Start of Supplied information

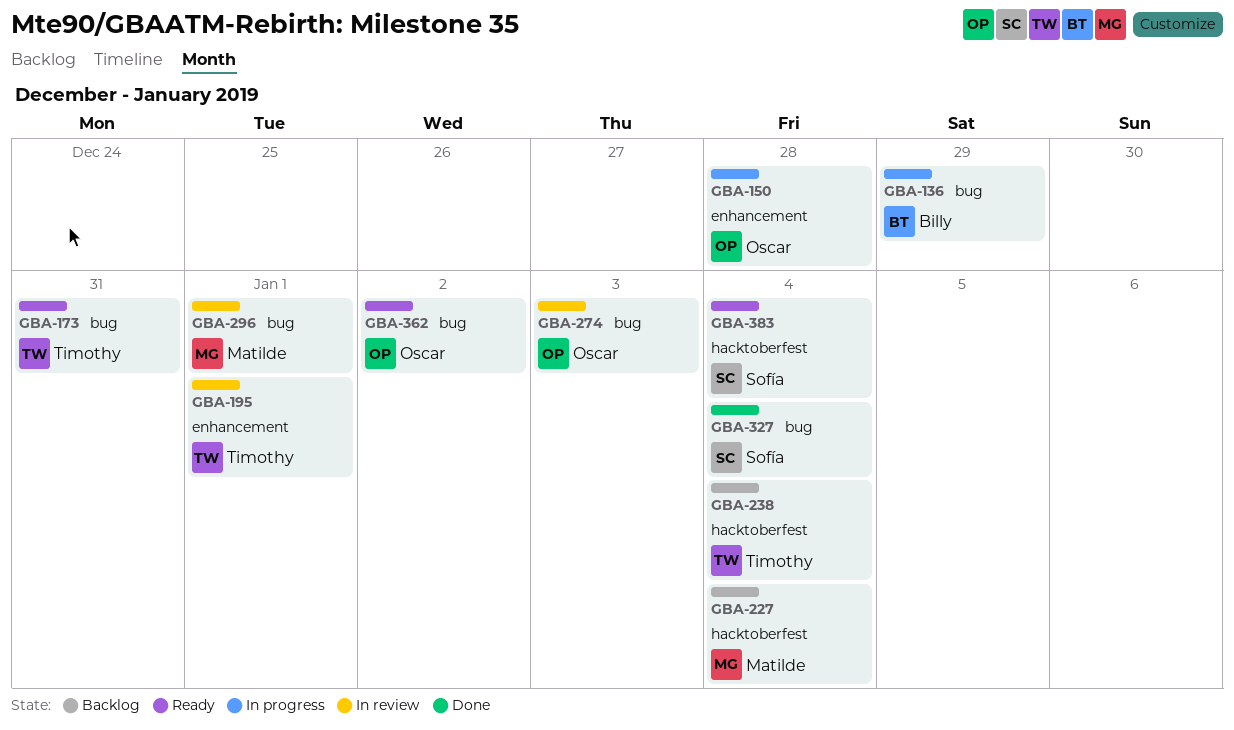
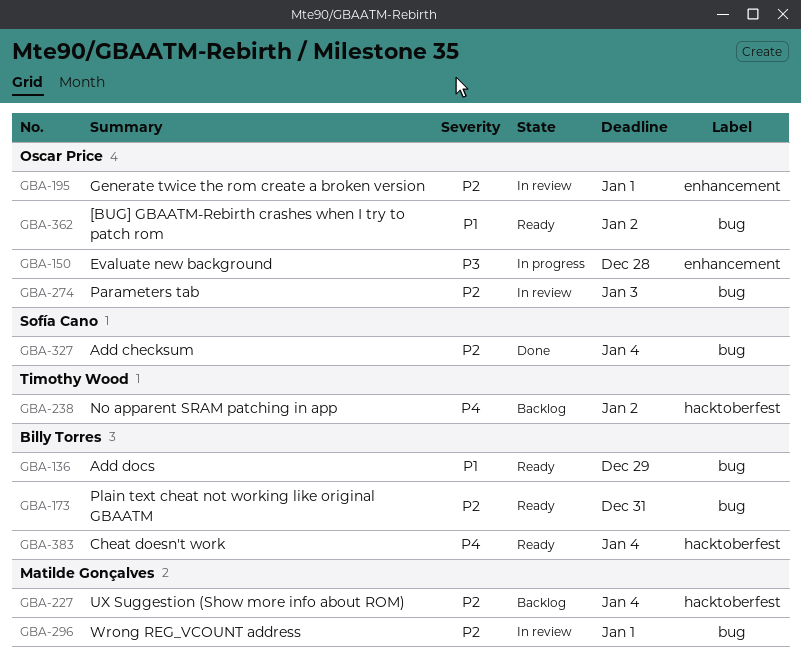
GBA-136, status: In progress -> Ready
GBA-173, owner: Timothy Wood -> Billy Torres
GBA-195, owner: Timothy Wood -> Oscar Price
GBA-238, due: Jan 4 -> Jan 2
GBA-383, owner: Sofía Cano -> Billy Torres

End of Supplied information

## Exercise directions
The lines holding the word "owner" are the answer. Pull them out of the records and copy them.

## Result of the task
GBA-173, owner: Timothy Wood -> Billy Torres
GBA-195, owner: Timothy Wood -> Oscar Price
GBA-383, owner: Sofía Cano -> Billy Torres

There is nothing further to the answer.